- [Passage]:
◆ ◆ ◆ ◆

The Naked Truth 2009 Part II

The Naked Truth Part IILast week in the Naked Truth Part I, I took an under the clothes look at our products – the good, the bad, and the ugly.  As promised, I am now going to give an insider view of Atayne’s operations.  Let’s kick things off with the pretty side of things.

As I have mentioned in previous posts, Atayne is a certified B Corporation.  Unlike many other programs out there, this is not just a simple certification.  To be certified, not only do you need to complete an extensive survey and interview, you must legally commit to operating at a higher environmental and social standard than ordinary companies.  Within 1 year of completing the survey and interview process, B Corps must amend their operating agreement or corporate charter with language that requires them to consider much more than the financial aspects of a decision.  Atayne must also consider:

  • The social, economic, legal, or other effects of any action on current and retired employees
  • Our suppliers and customers, and the communities and society in which we operate
  • The effect of our operations on the environment and the economy of the state, the region and the nation

When we became certified, we joined a long list of highly respected organizations including:  Dankso, King Arthur Flour, Method, and Seventh Generation.

◆ ◆ ◆ ◆

- [Information shown]:

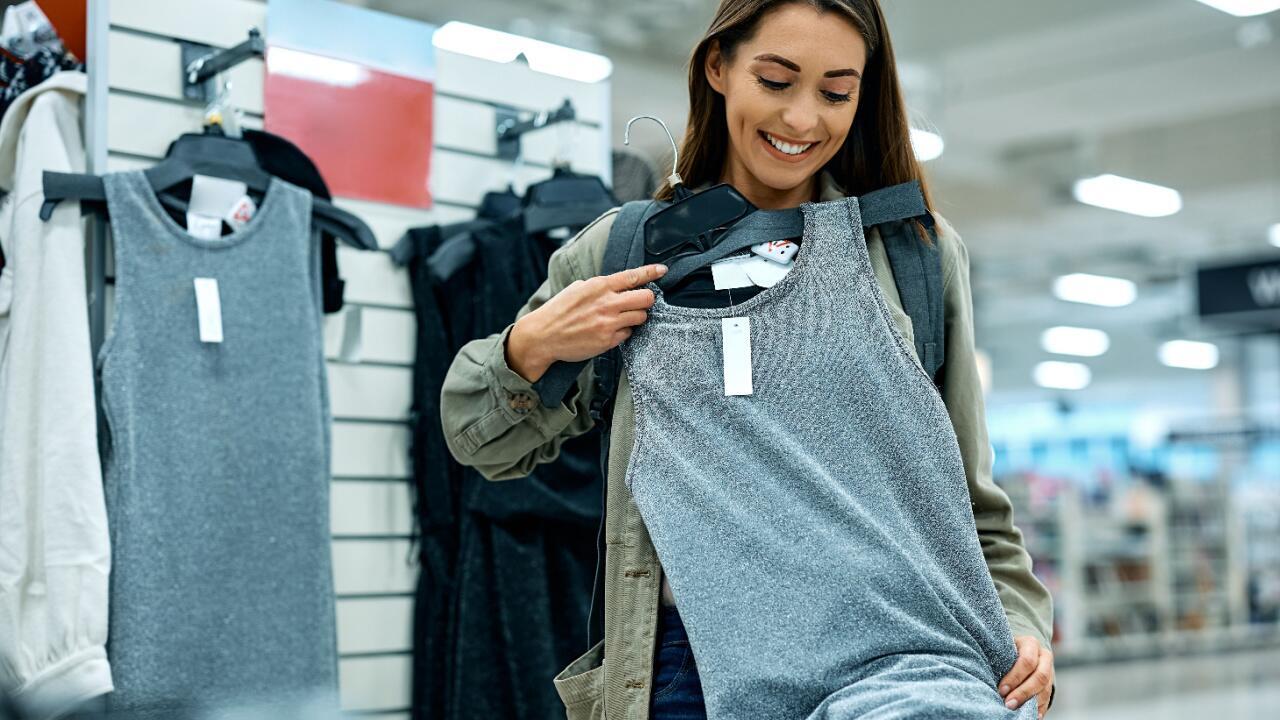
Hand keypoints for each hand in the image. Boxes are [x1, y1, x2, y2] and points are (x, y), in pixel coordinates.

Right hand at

◆ ◆ ◆ ◆

- [To do]: According to the Atayne post, how long after completing the survey and interview process does a B Corp have to amend its operating agreement or corporate charter? The listing is separate material, unrelated to the Atayne post.

- [Answer box]: Within 1 year.